For sensor and data companies, the opportunity is less straightforward but potentially significant.
Many pesticide residues still require laboratory analysis, but digital platforms could play an important role in combining application records, sample results, catchment data, remote sensing, weather information and ecological indicators.
For regulators and water managers, the challenge is governance.
Monitoring data only become useful for regulatory reassessment if they are accessible, trusted and linked to decision-making processes.
The Omnibus proposal also includes measures intended to support biocontrol products.
These products are often presented as lower-risk alternatives to conventional pesticides, and they may form part of a wider move towards more sustainable pest management.
However, the Science article warns that biocontrol products should not be exempt from scrutiny.

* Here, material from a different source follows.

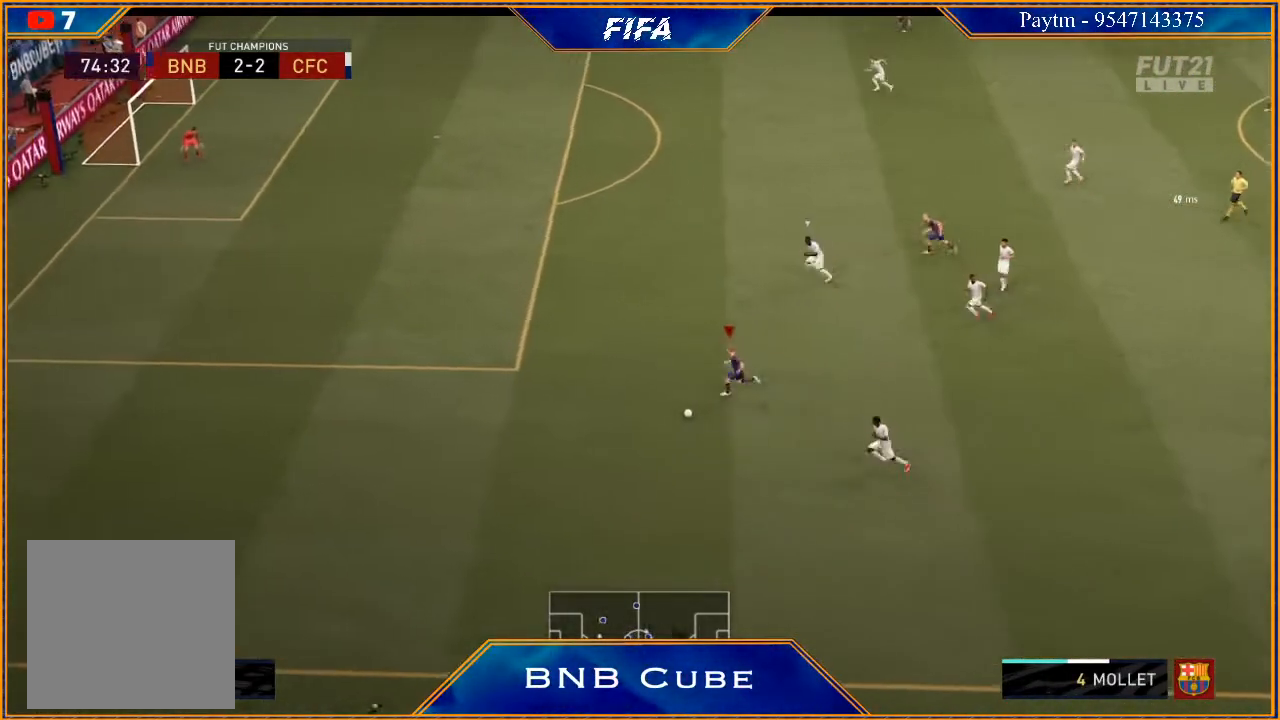
{"buttons": ["R2"], "left_stick": "up-left", "right_stick": "center", "events": []}
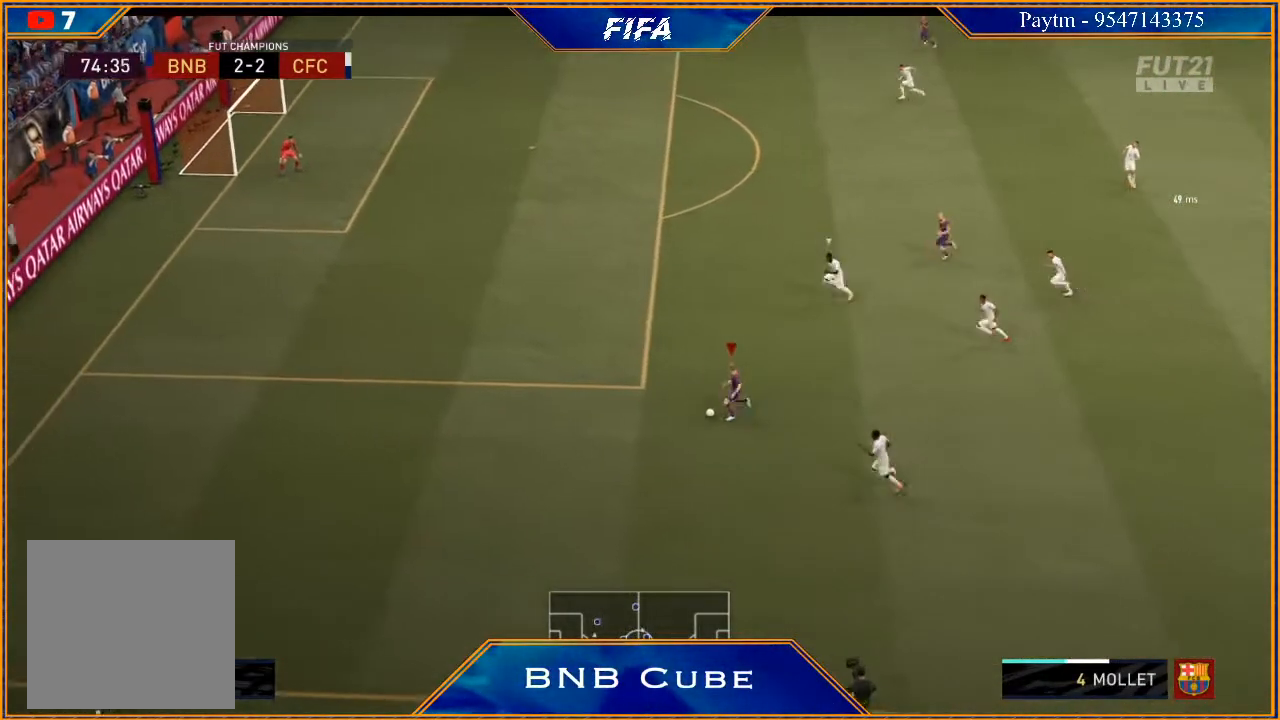
{"buttons": ["R2"], "left_stick": "up-left", "right_stick": "center", "events": []}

Living biocontrol agents may persist, multiply or spread beyond their intended use. Natural or nature-identical substances may still have ecological effects, depending on their properties and how they are used.
For monitoring professionals, this is an important point.
A shift away from conventional pesticides does not remove the need for environmental evidence. It changes the substances, organisms and exposure pathways that may need to be understood.
If biocontrol products are used more widely, monitoring frameworks may need to evolve to track their environmental behaviour as well as their benefits.
The debate around the Omnibus proposal is politically sensitive because it sits between competing pressures: faster approvals, lower administrative burden, agricultural productivity, biodiversity protection and public health.
But for the environmental monitoring sector, the practical question is narrower.
Can Europe generate enough high-quality real-world evidence to detect pesticide risks after approval?
If the answer is no, then simplifying approval systems may increase the chance that harmful effects are missed or recognised too late.
If the answer is yes, then monitoring could become a more central part of pesticide governance. It could help validate risk models, identify substances requiring reassessment, detect mixture effects, support catchment-scale risk management and provide a stronger evidence base for safer pest control.
That would require investment.
It would mean better residue monitoring, more accessible pesticide-use data, stronger links between laboratories and regulators, and clearer mechanisms for turning monitoring results into regulatory action.
For environmental monitoring professionals, the message is clear.
The future of pesticide regulation may depend less on whether data are collected, and more on whether they are collected in a way that can change decisions.